##### Records for this task #####

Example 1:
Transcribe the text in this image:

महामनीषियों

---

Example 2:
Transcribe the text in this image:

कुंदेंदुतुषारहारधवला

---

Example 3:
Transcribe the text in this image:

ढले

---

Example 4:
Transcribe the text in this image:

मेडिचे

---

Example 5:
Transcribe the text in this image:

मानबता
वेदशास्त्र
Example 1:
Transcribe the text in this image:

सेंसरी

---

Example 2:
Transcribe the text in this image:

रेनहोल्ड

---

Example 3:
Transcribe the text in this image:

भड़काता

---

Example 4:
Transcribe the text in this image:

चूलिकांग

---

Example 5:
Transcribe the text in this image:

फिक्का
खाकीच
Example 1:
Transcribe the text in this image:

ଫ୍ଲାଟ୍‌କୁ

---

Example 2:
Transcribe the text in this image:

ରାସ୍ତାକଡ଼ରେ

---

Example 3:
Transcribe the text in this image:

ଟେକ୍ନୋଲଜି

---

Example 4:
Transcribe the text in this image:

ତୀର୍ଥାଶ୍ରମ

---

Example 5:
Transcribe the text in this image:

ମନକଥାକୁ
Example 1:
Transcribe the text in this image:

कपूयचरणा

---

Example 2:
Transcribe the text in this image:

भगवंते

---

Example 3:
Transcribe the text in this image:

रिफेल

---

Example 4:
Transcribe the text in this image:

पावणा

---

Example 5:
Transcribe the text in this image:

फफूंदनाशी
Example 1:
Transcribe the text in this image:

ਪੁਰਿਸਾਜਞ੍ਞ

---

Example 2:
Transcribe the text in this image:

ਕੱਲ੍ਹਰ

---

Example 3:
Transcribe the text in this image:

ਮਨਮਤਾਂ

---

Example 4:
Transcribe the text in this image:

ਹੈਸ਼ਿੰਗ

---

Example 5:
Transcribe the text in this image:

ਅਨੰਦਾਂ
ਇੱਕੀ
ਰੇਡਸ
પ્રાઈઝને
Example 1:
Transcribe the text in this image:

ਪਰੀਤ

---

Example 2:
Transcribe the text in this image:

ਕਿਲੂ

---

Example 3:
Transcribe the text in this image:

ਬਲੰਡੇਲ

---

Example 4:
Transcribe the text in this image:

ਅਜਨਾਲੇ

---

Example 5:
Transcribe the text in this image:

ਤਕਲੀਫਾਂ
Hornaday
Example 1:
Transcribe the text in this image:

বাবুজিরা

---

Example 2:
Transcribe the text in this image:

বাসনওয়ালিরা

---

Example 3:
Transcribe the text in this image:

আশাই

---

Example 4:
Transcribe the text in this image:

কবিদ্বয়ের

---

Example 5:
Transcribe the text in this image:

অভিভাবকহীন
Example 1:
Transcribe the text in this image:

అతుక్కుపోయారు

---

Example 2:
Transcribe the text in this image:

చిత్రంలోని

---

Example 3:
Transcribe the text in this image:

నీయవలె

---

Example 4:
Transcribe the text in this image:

#####

**Exercise brief:** Every line of the data must appear again in the answer, exactly as written.

**Response below:**
Example 1:
Transcribe the text in this image:

महामनीषियों

---

Example 2:
Transcribe the text in this image:

कुंदेंदुतुषारहारधवला

---

Example 3:
Transcribe the text in this image:

ढले

---

Example 4:
Transcribe the text in this image:

मेडिचे

---

Example 5:
Transcribe the text in this image:

मानबता
वेदशास्त्र
Example 1:
Transcribe the text in this image:

सेंसरी

---

Example 2:
Transcribe the text in this image:

रेनहोल्ड

---

Example 3:
Transcribe the text in this image:

भड़काता

---

Example 4:
Transcribe the text in this image:

चूलिकांग

---

Example 5:
Transcribe the text in this image:

फिक्का
खाकीच
Example 1:
Transcribe the text in this image:

ଫ୍ଲାଟ୍‌କୁ

---

Example 2:
Transcribe the text in this image:

ରାସ୍ତାକଡ଼ରେ

---

Example 3:
Transcribe the text in this image:

ଟେକ୍ନୋଲଜି

---

Example 4:
Transcribe the text in this image:

ତୀର୍ଥାଶ୍ରମ

---

Example 5:
Transcribe the text in this image:

ମନକଥାକୁ
Example 1:
Transcribe the text in this image:

कपूयचरणा

---

Example 2:
Transcribe the text in this image:

भगवंते

---

Example 3:
Transcribe the text in this image:

रिफेल

---

Example 4:
Transcribe the text in this image:

पावणा

---

Example 5:
Transcribe the text in this image:

फफूंदनाशी
Example 1:
Transcribe the text in this image:

ਪੁਰਿਸਾਜਞ੍ਞ

---

Example 2:
Transcribe the text in this image:

ਕੱਲ੍ਹਰ

---

Example 3:
Transcribe the text in this image:

ਮਨਮਤਾਂ

---

Example 4:
Transcribe the text in this image:

ਹੈਸ਼ਿੰਗ

---

Example 5:
Transcribe the text in this image:

ਅਨੰਦਾਂ
ਇੱਕੀ
ਰੇਡਸ
પ્રાઈઝને
Example 1:
Transcribe the text in this image:

ਪਰੀਤ

---

Example 2:
Transcribe the text in this image:

ਕਿਲੂ

---

Example 3:
Transcribe the text in this image:

ਬਲੰਡੇਲ

---

Example 4:
Transcribe the text in this image:

ਅਜਨਾਲੇ

---

Example 5:
Transcribe the text in this image:

ਤਕਲੀਫਾਂ
Hornaday
Example 1:
Transcribe the text in this image:

বাবুজিরা

---

Example 2:
Transcribe the text in this image:

বাসনওয়ালিরা

---

Example 3:
Transcribe the text in this image:

আশাই

---

Example 4:
Transcribe the text in this image:

কবিদ্বয়ের

---

Example 5:
Transcribe the text in this image:

অভিভাবকহীন
Example 1:
Transcribe the text in this image:

అతుక్కుపోయారు

---

Example 2:
Transcribe the text in this image:

చిత్రంలోని

---

Example 3:
Transcribe the text in this image:

నీయవలె

---

Example 4:
Transcribe the text in this image:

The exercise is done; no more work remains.